----- Okuma Metni -----
• güzel memleketimizde çok çeşitli ebat ve türleri bulunan zamanın ruhu yansıtıcısı:

    indirgemeci yandaş: bu yandaşın özelliği belli istatistikleri, verileri ya da durumları çarpıp bölüp uydurup odağı şaşırtmasıdır. örneğin kesk eylemine gidecek otobüslere polis müdahale ettiğinde ve yıldırmak için ceza kestiğinde bu yandaş şunu der: "e onların da takometreleri 1 saat ileri olmasaymış, takograf taksalarmış polis ondan ceza kesmiş. polis işini yapmasın mı yanee??"
    referandumda yae savunurken kadın ve çocuk haklarından dem vuranlar bu klasmanda ele alınabilir.
    "gazeteciler tecavüzcü" diyen akp kurmayının yanında iyi gider.

    über aşmış yandaş: bu yandaş türünün engin entelektüel seviyesine siz erişemezsiniz. örneğin 4+4+4 tartışılırken bu yandaşın tavrı “yeaa eğitim çok saçma bir şey sistemi 4+4+4 olsa ne olur 8 yıl olsa ne olur, bence eğitim olmamalı”dır. yargıda cemaatleşme konusu olduğunda “ha kemalistler ha cemaatçiler zaten yargı bir burjuva oyunudur” der.
    kesk eylemiyle ilgili olarak tavrı “yeaa 2012de sendika mı kaldı yeaa” ile özetlenebilir.
    “dışarıda özgürlük var ki gazeteciler içeri girmek istemiyorlar” diyen akp kurmayına yakışır.

    nostaljik yandaş: bu yandaş türünün en önemli özelliği 2012 yılıyla 1930ları kıyaslamadan edememesidir. sivas davasının zamanaşımına uğradığı gün mesela gündeminde kemalist devrimin komünistleri öldürmesi ya da atatürk’ün türk sanat musikisini yasaklaması vardır.
    kesk eylemiyle ilgili olarak önce sessiz kalacak ve sonra 1930larda sendikalaşma karşıtı tek parti uygulamalarıyla ilgili bir konuyu aniden gündeme getirecektir. zaman makinesi gibidir, süperdir özetle. (en sevimlisi bu)
    1930lardaki süt üretim miktarlarıyla geçen yılkileri karşılaştırıp gelişmeden dem vuran başbakanın favori yandaşıdır. (ya da 30lardan gazete kupürleri göstermek falan)

    paranoyak yandaş: ergenekon öcüsü bu yandaşı sürekli takip etmektedir. hopa da, hes yürüyüşleri de, pkk eylemleri de, cumhuriyet mitingleri de, dış basında bir yazı da ergenekon işi olabilir. her an tetikte olmak ve hükümetle ters düşmemek lazımdır.
    kesk olayı ile ilgili olarak tavrı “bu eylemi ergenekon yapmış olabilir.” çerçevesinde seyreder. yandaş olmayan paranoyaklarla ortak noktası olan “peki bu kime yaradı? ergenekon'a” zihin işleyişi sayesinde her daim huzurludur. kesk eylemindeki öğretmenler, olmadı çevreleri ya da çevrelerinin çevresi mutlaka ergenekoncudur.
-----
:: Verilen Görev A ::
Okuma metnine göre nostaljik yandaşın en önemli özelliği nedir?
:: Verilen Görev B ::
Okuma metnini kaldığı yerden, aynı üslup ve biçimle sürdürün.
----- Sağlanan Veriler -----
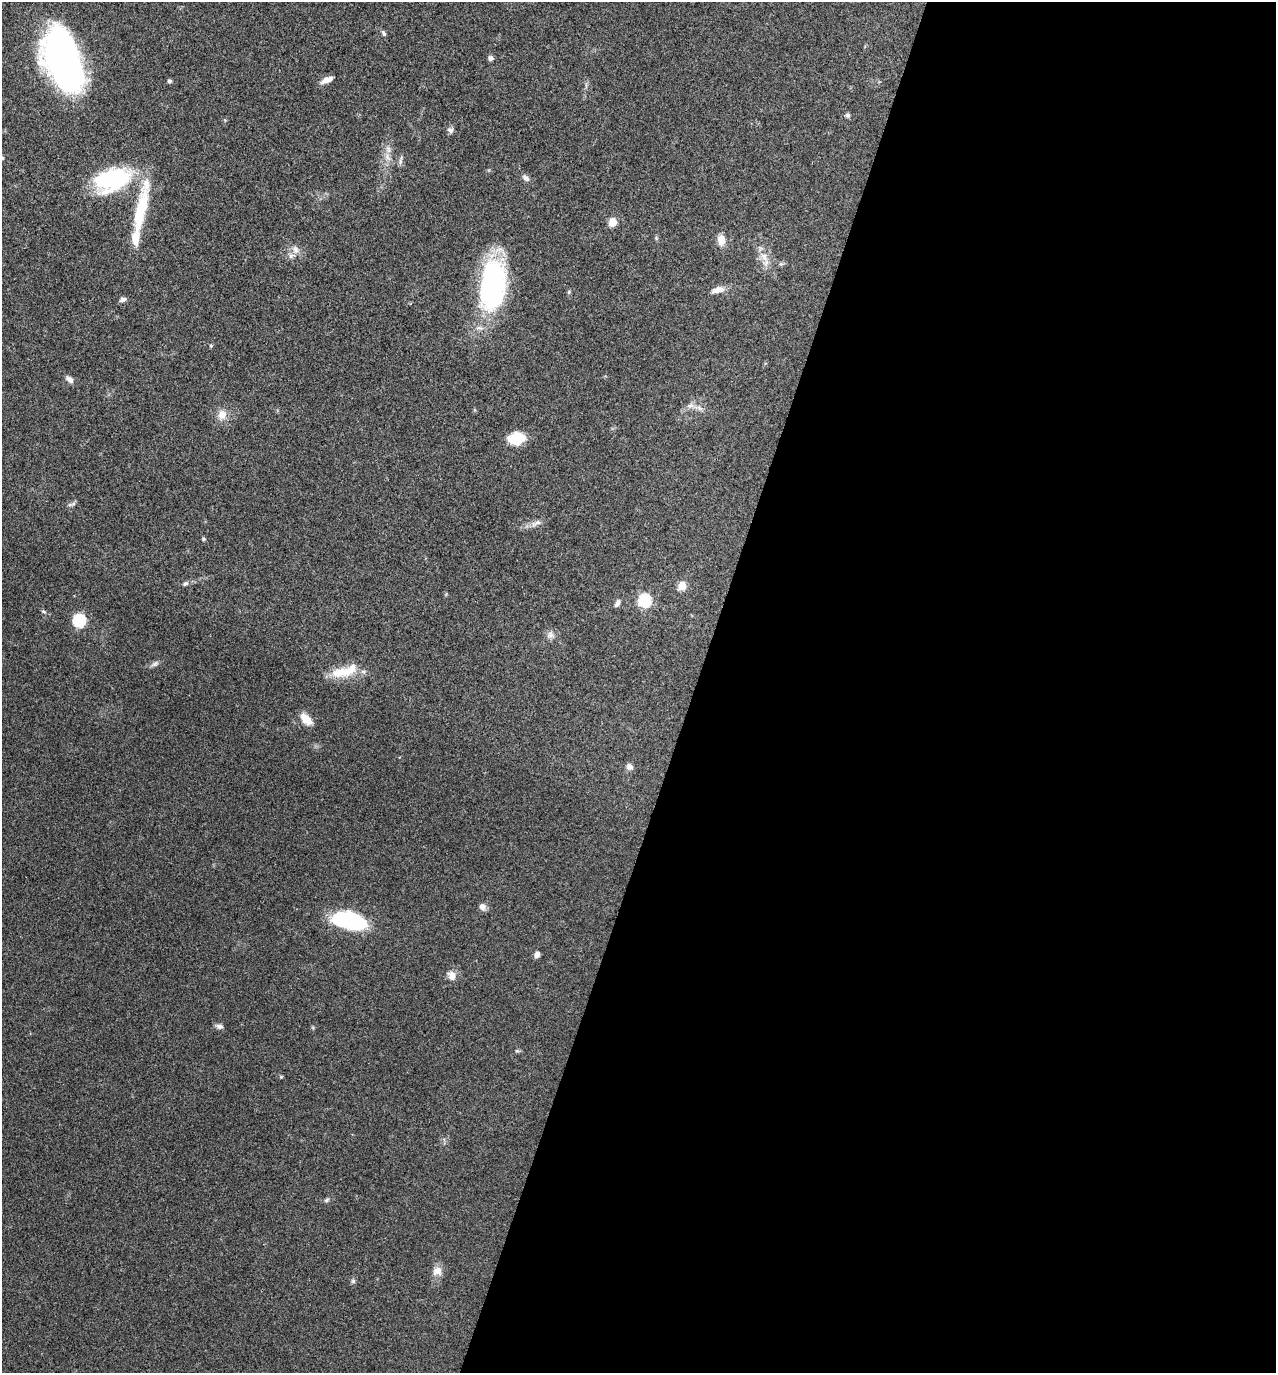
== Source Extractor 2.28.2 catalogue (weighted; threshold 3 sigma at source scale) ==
-----
:: Beklenen Çıktı A ::
2012 yılıyla 1930'ları kıyaslamadan edememesidir.

:: Beklenen Çıktı B ::
    süper güç yandaşı: bu yandaşın ana muhabbeti dış politikadır. olaylara biraz “elalem ne der”, biraz elmalarla armutlar şeklinde yurtdışıyla tc kıyaslamaca, bolca dış imaj ve neo-osmanlı analizleriyle yaklaşır. daha 5 sene önce ab’ye havai fişeklerle giriyorken bu aralar ortadoğu ve arap baharı favori konusudur ve sivas davasından, hrant dink davasına her vesilede arap baharı ve yükselen türkiye geyiği gündeme gelmelidir.
    kesk eylemiyle ilgili “suriye'ye müdahale düşünülürken bu kesk eyleminin olması sizce de manalı diil midir? tam da iran'da şu fransa'da bu olmuşken..” tadında aşmış analizleri vardır.

    anti-cehape yandaşı: bu yandaşın temel derdi cehapedir, gerisi teferruattır. deprem de, devrim de olsa önceliği chp'deki tüzük değişikliği, chp kongresi, chpli bir belediyenin bir saçmalığı ya da kılıçdaroğlu'nun bir gafı olacaktır. her daim neşeli bir yandaş türüdür. yaşam sevincini chplilerin dil sürçmelerinden, yürüyen merdivene ters binmelerinden ya da iç sorunlarından alır.
    kesk eylemiyle ilgili yorumları “kesk’e helal bak chp yerine muhalefet yapıyor”, “chp peki muhalefet olarak ne yapıyor” , “chp düzgün muhalefet etse polisimizin de kesk yürüyüşüne müdahalesi ya da yürüyüşün kendisi gerekmeyecekti “arasında gidip gelir. şen bir yandaş türüdür. sıklıkla tweet atar.

    yeni anayasa yandaşı: yetmez ama evetçi olarak tanıdığımız yandaşın son güncellemeyle update olmuş halidir. en önemli gündemi yeni anayasadır.
    kesk eylemi ile ilgili duruşu "yeni anayasa için mutabakat oluşturulması gereken bu günlerde neden eğitim sistemiyle uğraşılıyor ki? şaşkınlığı"dır.

    anti-darbeci yandaş: “sonuçta evren yargılanıyor mu yargılanmıyor mu ona bakalım” perspektifinden dünyaya bakan bu yandaş için gerisinin önemi yoktur. yeni anayasa yandaşı ile kesişim kümesi geniş olmakla birlikte vurguları farklıdır. yeni anayasa yandaşı sevinçle gelecek anayasa ile uğraşırken, anti-darbeci yandaş balyoz ve evren yargılamaları ile geçmişe odaklıdır.
    kesk eylemi ile ilgili yorumu: önce sessizlik, sonra, “ya evren yargılanıyor siz hala eğitim sisteminin derdindesiniz” civarındadır.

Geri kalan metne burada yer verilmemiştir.